BEGIN INFORMATION SUPPLIED

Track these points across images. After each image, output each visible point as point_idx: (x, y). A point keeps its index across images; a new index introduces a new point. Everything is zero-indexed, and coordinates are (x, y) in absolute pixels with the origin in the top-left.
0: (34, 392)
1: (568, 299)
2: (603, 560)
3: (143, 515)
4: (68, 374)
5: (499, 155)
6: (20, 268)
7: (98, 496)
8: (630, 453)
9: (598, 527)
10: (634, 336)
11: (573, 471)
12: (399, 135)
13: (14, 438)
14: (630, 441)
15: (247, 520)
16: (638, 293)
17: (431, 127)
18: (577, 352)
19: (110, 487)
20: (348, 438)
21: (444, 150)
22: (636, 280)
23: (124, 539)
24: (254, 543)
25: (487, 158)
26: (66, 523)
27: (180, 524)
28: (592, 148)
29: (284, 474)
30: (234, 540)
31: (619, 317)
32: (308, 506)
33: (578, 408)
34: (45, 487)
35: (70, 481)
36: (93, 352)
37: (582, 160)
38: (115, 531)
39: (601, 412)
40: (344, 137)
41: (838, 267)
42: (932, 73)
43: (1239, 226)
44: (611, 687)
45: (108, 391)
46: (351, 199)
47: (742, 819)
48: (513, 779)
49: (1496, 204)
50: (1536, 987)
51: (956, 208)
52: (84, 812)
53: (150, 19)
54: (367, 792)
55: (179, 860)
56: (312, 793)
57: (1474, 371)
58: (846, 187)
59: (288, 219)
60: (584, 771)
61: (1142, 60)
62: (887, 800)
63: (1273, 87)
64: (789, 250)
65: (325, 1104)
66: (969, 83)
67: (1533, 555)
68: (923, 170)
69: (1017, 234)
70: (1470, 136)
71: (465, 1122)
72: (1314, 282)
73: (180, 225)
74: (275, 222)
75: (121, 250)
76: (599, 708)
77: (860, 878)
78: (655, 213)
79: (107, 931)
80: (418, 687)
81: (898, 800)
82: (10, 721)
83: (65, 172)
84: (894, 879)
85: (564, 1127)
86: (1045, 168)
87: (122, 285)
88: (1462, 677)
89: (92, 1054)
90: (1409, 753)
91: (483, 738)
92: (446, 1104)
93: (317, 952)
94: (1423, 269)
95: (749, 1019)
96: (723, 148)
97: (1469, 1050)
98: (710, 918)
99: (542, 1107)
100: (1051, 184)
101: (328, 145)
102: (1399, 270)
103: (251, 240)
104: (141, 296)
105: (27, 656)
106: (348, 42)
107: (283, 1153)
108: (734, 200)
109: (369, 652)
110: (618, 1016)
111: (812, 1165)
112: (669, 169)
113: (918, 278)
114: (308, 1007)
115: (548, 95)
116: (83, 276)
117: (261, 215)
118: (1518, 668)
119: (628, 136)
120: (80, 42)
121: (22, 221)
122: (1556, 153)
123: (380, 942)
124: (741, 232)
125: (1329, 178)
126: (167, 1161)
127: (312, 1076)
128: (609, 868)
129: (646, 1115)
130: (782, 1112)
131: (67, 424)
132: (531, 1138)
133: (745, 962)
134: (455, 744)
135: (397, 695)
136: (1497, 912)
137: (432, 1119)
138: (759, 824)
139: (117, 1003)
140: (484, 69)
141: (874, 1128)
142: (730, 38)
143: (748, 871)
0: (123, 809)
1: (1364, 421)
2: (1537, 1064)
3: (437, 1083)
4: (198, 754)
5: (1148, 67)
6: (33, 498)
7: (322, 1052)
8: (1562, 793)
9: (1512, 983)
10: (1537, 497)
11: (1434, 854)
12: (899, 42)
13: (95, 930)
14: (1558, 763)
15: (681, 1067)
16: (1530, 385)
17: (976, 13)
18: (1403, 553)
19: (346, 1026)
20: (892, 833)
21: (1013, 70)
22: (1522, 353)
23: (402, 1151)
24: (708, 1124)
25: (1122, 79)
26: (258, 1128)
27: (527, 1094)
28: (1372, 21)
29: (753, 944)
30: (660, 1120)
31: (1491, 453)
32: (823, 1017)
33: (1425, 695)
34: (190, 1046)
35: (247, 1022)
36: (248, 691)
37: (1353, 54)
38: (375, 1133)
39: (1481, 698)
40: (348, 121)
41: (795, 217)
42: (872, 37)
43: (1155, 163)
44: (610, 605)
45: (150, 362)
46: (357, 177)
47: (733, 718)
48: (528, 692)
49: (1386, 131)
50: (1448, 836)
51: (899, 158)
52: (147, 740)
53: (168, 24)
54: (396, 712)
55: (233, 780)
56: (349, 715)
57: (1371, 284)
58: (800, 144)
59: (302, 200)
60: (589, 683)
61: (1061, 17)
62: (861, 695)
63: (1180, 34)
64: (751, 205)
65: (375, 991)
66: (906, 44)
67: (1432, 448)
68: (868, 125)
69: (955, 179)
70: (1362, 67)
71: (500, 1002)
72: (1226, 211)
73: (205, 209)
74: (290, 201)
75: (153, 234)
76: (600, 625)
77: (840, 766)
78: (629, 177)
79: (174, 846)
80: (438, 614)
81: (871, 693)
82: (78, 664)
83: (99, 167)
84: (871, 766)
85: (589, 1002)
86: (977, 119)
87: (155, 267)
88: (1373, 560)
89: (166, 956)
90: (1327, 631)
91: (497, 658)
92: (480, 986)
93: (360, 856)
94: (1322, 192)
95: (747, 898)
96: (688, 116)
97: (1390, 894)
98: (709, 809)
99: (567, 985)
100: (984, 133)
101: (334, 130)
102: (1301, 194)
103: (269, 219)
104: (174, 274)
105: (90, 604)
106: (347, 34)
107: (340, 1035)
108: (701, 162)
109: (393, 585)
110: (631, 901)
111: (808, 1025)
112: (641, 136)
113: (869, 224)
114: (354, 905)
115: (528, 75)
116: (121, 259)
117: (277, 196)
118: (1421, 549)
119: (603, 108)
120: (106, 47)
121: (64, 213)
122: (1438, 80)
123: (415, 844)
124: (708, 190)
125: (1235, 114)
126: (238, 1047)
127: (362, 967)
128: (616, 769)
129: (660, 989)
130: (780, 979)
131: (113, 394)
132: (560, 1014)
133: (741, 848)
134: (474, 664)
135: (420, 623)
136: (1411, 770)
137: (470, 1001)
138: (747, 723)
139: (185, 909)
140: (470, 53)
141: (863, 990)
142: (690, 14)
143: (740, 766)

END INFORMATION SUPPLIED

REQUIREMENT:
Reproduce all of the data above verbatim, line by line, with no changes.

RESULT OF THIS TASK:
Track these points across images. After each image, output each visible point as point_idx: (x, y). A point keeps its index across images; a new index introduces a new point. Everything is zero-indexed, and coordinates are (x, y) in absolute pixels with the origin in the top-left.
0: (34, 392)
1: (568, 299)
2: (603, 560)
3: (143, 515)
4: (68, 374)
5: (499, 155)
6: (20, 268)
7: (98, 496)
8: (630, 453)
9: (598, 527)
10: (634, 336)
11: (573, 471)
12: (399, 135)
13: (14, 438)
14: (630, 441)
15: (247, 520)
16: (638, 293)
17: (431, 127)
18: (577, 352)
19: (110, 487)
20: (348, 438)
21: (444, 150)
22: (636, 280)
23: (124, 539)
24: (254, 543)
25: (487, 158)
26: (66, 523)
27: (180, 524)
28: (592, 148)
29: (284, 474)
30: (234, 540)
31: (619, 317)
32: (308, 506)
33: (578, 408)
34: (45, 487)
35: (70, 481)
36: (93, 352)
37: (582, 160)
38: (115, 531)
39: (601, 412)
40: (344, 137)
41: (838, 267)
42: (932, 73)
43: (1239, 226)
44: (611, 687)
45: (108, 391)
46: (351, 199)
47: (742, 819)
48: (513, 779)
49: (1496, 204)
50: (1536, 987)
51: (956, 208)
52: (84, 812)
53: (150, 19)
54: (367, 792)
55: (179, 860)
56: (312, 793)
57: (1474, 371)
58: (846, 187)
59: (288, 219)
60: (584, 771)
61: (1142, 60)
62: (887, 800)
63: (1273, 87)
64: (789, 250)
65: (325, 1104)
66: (969, 83)
67: (1533, 555)
68: (923, 170)
69: (1017, 234)
70: (1470, 136)
71: (465, 1122)
72: (1314, 282)
73: (180, 225)
74: (275, 222)
75: (121, 250)
76: (599, 708)
77: (860, 878)
78: (655, 213)
79: (107, 931)
80: (418, 687)
81: (898, 800)
82: (10, 721)
83: (65, 172)
84: (894, 879)
85: (564, 1127)
86: (1045, 168)
87: (122, 285)
88: (1462, 677)
89: (92, 1054)
90: (1409, 753)
91: (483, 738)
92: (446, 1104)
93: (317, 952)
94: (1423, 269)
95: (749, 1019)
96: (723, 148)
97: (1469, 1050)
98: (710, 918)
99: (542, 1107)
100: (1051, 184)
101: (328, 145)
102: (1399, 270)
103: (251, 240)
104: (141, 296)
105: (27, 656)
106: (348, 42)
107: (283, 1153)
108: (734, 200)
109: (369, 652)
110: (618, 1016)
111: (812, 1165)
112: (669, 169)
113: (918, 278)
114: (308, 1007)
115: (548, 95)
116: (83, 276)
117: (261, 215)
118: (1518, 668)
119: (628, 136)
120: (80, 42)
121: (22, 221)
122: (1556, 153)
123: (380, 942)
124: (741, 232)
125: (1329, 178)
126: (167, 1161)
127: (312, 1076)
128: (609, 868)
129: (646, 1115)
130: (782, 1112)
131: (67, 424)
132: (531, 1138)
133: (745, 962)
134: (455, 744)
135: (397, 695)
136: (1497, 912)
137: (432, 1119)
138: (759, 824)
139: (117, 1003)
140: (484, 69)
141: (874, 1128)
142: (730, 38)
143: (748, 871)
0: (123, 809)
1: (1364, 421)
2: (1537, 1064)
3: (437, 1083)
4: (198, 754)
5: (1148, 67)
6: (33, 498)
7: (322, 1052)
8: (1562, 793)
9: (1512, 983)
10: (1537, 497)
11: (1434, 854)
12: (899, 42)
13: (95, 930)
14: (1558, 763)
15: (681, 1067)
16: (1530, 385)
17: (976, 13)
18: (1403, 553)
19: (346, 1026)
20: (892, 833)
21: (1013, 70)
22: (1522, 353)
23: (402, 1151)
24: (708, 1124)
25: (1122, 79)
26: (258, 1128)
27: (527, 1094)
28: (1372, 21)
29: (753, 944)
30: (660, 1120)
31: (1491, 453)
32: (823, 1017)
33: (1425, 695)
34: (190, 1046)
35: (247, 1022)
36: (248, 691)
37: (1353, 54)
38: (375, 1133)
39: (1481, 698)
40: (348, 121)
41: (795, 217)
42: (872, 37)
43: (1155, 163)
44: (610, 605)
45: (150, 362)
46: (357, 177)
47: (733, 718)
48: (528, 692)
49: (1386, 131)
50: (1448, 836)
51: (899, 158)
52: (147, 740)
53: (168, 24)
54: (396, 712)
55: (233, 780)
56: (349, 715)
57: (1371, 284)
58: (800, 144)
59: (302, 200)
60: (589, 683)
61: (1061, 17)
62: (861, 695)
63: (1180, 34)
64: (751, 205)
65: (375, 991)
66: (906, 44)
67: (1432, 448)
68: (868, 125)
69: (955, 179)
70: (1362, 67)
71: (500, 1002)
72: (1226, 211)
73: (205, 209)
74: (290, 201)
75: (153, 234)
76: (600, 625)
77: (840, 766)
78: (629, 177)
79: (174, 846)
80: (438, 614)
81: (871, 693)
82: (78, 664)
83: (99, 167)
84: (871, 766)
85: (589, 1002)
86: (977, 119)
87: (155, 267)
88: (1373, 560)
89: (166, 956)
90: (1327, 631)
91: (497, 658)
92: (480, 986)
93: (360, 856)
94: (1322, 192)
95: (747, 898)
96: (688, 116)
97: (1390, 894)
98: (709, 809)
99: (567, 985)
100: (984, 133)
101: (334, 130)
102: (1301, 194)
103: (269, 219)
104: (174, 274)
105: (90, 604)
106: (347, 34)
107: (340, 1035)
108: (701, 162)
109: (393, 585)
110: (631, 901)
111: (808, 1025)
112: (641, 136)
113: (869, 224)
114: (354, 905)
115: (528, 75)
116: (121, 259)
117: (277, 196)
118: (1421, 549)
119: (603, 108)
120: (106, 47)
121: (64, 213)
122: (1438, 80)
123: (415, 844)
124: (708, 190)
125: (1235, 114)
126: (238, 1047)
127: (362, 967)
128: (616, 769)
129: (660, 989)
130: (780, 979)
131: (113, 394)
132: (560, 1014)
133: (741, 848)
134: (474, 664)
135: (420, 623)
136: (1411, 770)
137: (470, 1001)
138: (747, 723)
139: (185, 909)
140: (470, 53)
141: (863, 990)
142: (690, 14)
143: (740, 766)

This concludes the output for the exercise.